For our January issue, we talk with author Donna Barbra Higuera about her recent book, Lupe Wong Won’t Dance. In this interview, we learn about using personality types as a way to understand our characters.

Writing Challenge

This month, we’ll get to know what scares our characters…

Take something in your story that’s scary, whether it’s a villain or a different kind of antagonist, and figure out what that character is scared of. That will make that other thing even scarier, because even your villain is scared of it!

An Interview with Donna Barba Higuera

What inspired you to write Lupe Wong Won’t Dance?

I always thought I was a fantasy/sci-fi writer and that was it. I never thought I would write a contemporary book. And Lupe Wong Won’t Dance was just a book that I had to write. My daughter came home from middle school one day and was upset about having to square dance, and this character Lupe just popped into my mind. Sometimes your books start out with a character, maybe not an actual plot of the book. Maybe you know the character, maybe it’s the other way around. One thing that’s really important [for me] is character. I have a hard time starting a book until I know who the main character is and who their friends are and who their family is. And that’s really important. But sometimes we think we write in one specific genre, and sometimes we find out later–wow!–I think I want to write this as well.

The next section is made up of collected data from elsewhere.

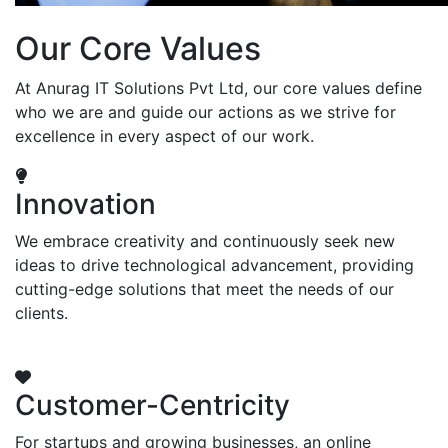
Our Core Values
At Anurag IT Solutions Pvt Ltd, our core values define
who we are and guide our actions as we strive for
excellence in every aspect of our work.
Innovation
We embrace creativity and continuously seek new
ideas to drive technological advancement, providing
cutting-edge solutions that meet the needs of our
clients.
Customer-Centricity
For startups and growing businesses, an online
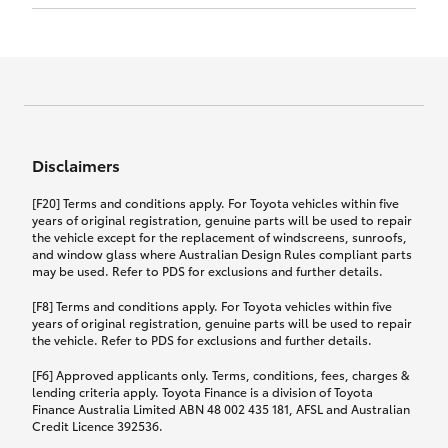
Click to view document
17th December 2024.
this policy.
Effective for new business policies commencing
on or after 17th November 2024 and renewal
Click to view document
policies with a start date on or after
Click to view document
TMD applicable to Comprehensive Motor Vehicle
17th December 2024.
Effective for new business policies commencing
Insurance PDS TIN226 (preparation date
between 25th March 2021 and 16th November
1st October 2024).
2024, and renewal policies with a start date
Click to view document
between 5th April 2021 and 16th December 2024.
Disclaimers
Effective for new business policies commencing
Click to view document
between 25th March 2021 and 16th November
TMD applicable to Comprehensive Motor Vehicle
[F20] Terms and conditions apply. For Toyota vehicles within five
2024, and renewal policies with a start date
Please note we have updated our Comprehensive
Insurance PDS TIN206 (preparation date
years of original registration, genuine parts will be used to repair
between 5th April 2021 and 16th December 2024.
the vehicle except for the replacement of windscreens, sunroofs,
Motor Vehicle Insurance product on the
5th February 2021).
and window glass where Australian Design Rules compliant parts
17th November 2024.
What you can add to your policy:
may be used. Refer to PDS for exclusions and further details.
Please note we have updated our Comprehensive
[F8] Terms and conditions apply. For Toyota vehicles within five
Motor Vehicle Insurance product on the
years of original registration, genuine parts will be used to repair
17th November 2024.
the vehicle. Refer to PDS for exclusions and further details.
Rental car following any
accidental damage
[F6] Approved applicants only. Terms, conditions, fees, charges &
lending criteria apply. Toyota Finance is a division of Toyota
Finance Australia Limited ABN 48 002 435 181, AFSL and Australian
If you pay the additional premium for the ‘Rental
Credit Licence 392536.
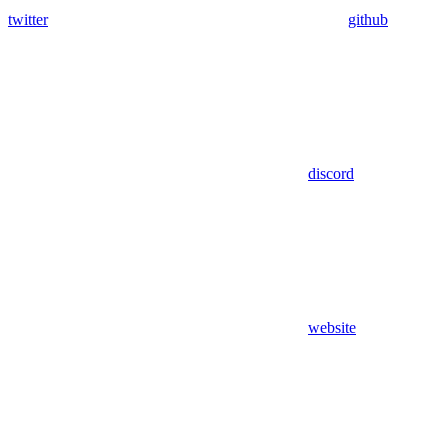
twitter
github
discord
website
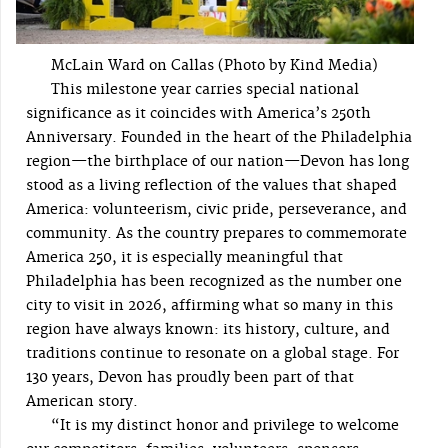
McLain Ward on Callas (Photo by Kind Media)
This milestone year carries special national
significance as it coincides with America’s 250th
Anniversary. Founded in the heart of the Philadelphia
region—the birthplace of our nation—Devon has long
stood as a living reflection of the values that shaped
America: volunteerism, civic pride, perseverance, and
community. As the country prepares to commemorate
America 250, it is especially meaningful that
Philadelphia has been recognized as the number one
city to visit in 2026, affirming what so many in this
region have always known: its history, culture, and
traditions continue to resonate on a global stage. For
130 years, Devon has proudly been part of that
American story.
“It is my distinct honor and privilege to welcome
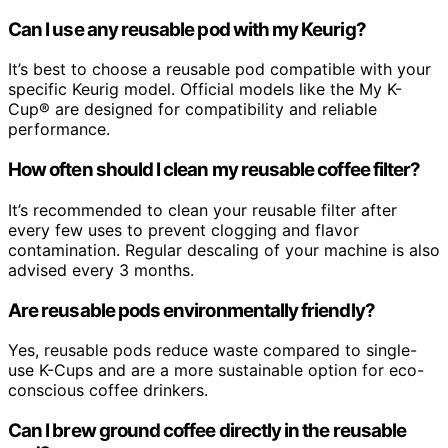
Can I use any reusable pod with my Keurig?
It’s best to choose a reusable pod compatible with your
specific Keurig model. Official models like the My K-
Cup® are designed for compatibility and reliable
performance.
How often should I clean my reusable coffee filter?
It’s recommended to clean your reusable filter after
every few uses to prevent clogging and flavor
contamination. Regular descaling of your machine is also
advised every 3 months.
Are reusable pods environmentally friendly?
Yes, reusable pods reduce waste compared to single-
use K-Cups and are a more sustainable option for eco-
conscious coffee drinkers.
Can I brew ground coffee directly in the reusable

You had many different personalities in your cast of middle school characters in this book. Did you use a technique in creating them? Or did they just come to you?

They came to me first. But once they did, I shifted them around a little bit. I specifically had to eliminate certain personality types because the scenes in the book fell flat–there wasn’t enough conflict in certain scenes. I did some personality typing with these characters, which is fun to do. There are all these personality tests you can look up, including one called the Enneagram. In the Enneagram, one personality type is a peacemaker, one a giver, one is an artist, one an achiever. You find the personalities that you can put together that would make an amazing scene or an amazing book.

How do you keep up your writing momentum?

I hear this all the time–and I think it can be really frustrating to writers–to just go put your behind in a seat and write. That’s not great advice. Writing is hard. And sometimes you don’t want to just go sit down and do it. If you’re sitting there and you can’t focus and you don’t know what to do, how are you supposed to write? Sometimes you have to take a detour and do a little weaving in and out to get going again and get your momentum going. And so for me, it’s with writing exercises. A lot of times people don’t like writing exercises because they think it’s more work, but when you start doing it, it’s so much more fun. And then, all of a sudden, the ideas start flowing again. For me, those writing exercises come in all different forms. You may do an exercise around the question, “what do my characters want?” And then in the process, you realize, “Oh, these two people want very different things.” Guess what I’m going to do? I’m going to put them together in a chapter and see what happens. Conflict is what drives books and new scenes and that’s where everything explodes and gets fun.

What would you tell your younger writing self?

Write more! I got distracted by things. I didn’t have the distractions of today, like computers and cell phones and video games. But I would find mundane things to occupy my time. My stories were in my mind… I wish I had spent more time with those stories in my mind. My biggest regret is not writing those down. Keep a notebook–it can be old and raggedy, but keep it with you at all times. If you don’t write it down, you’ll forget it. I also didn’t spend enough time just daydreaming and allowing myself to have that kind of fun.


Join us for Summer Camp!

We’re inviting passionate young writers to join us on Zoom for writerly summer camp experiences. Each camp will include skill-building activities, time for drafting, and collaboration with peers.

A special thanks to Donna Barba Higuera for sharing with us! You can find more of her books at www.dbhiguera.com.

Donna grew up in central California surrounded by agricultural and oil fields. As a child, rather than dealing with the regular dust devils, she preferred spending recess squirreled away in the janitor’s closet with a good book. Her favorite hobbies were calling dial-a-story over and over again, and sneaking into a restricted cemetery to weave her own spooky tales using the crumbling headstones as inspiration. ​​

Donna’s Middle Grade and Picture Books are about kids who find themselves in odd or scary situations.​ From language to cultural differences in being biracial life can become…complicated. So like Donna, characters tackle more than just the bizarre things that happen to them in their lives.

Donna likes to write about all things funny, but also sad, and creepy, and magical. If you like those things, she hopes you will read her books!

Donna lives in Washington State with her family, three dogs and two frogs.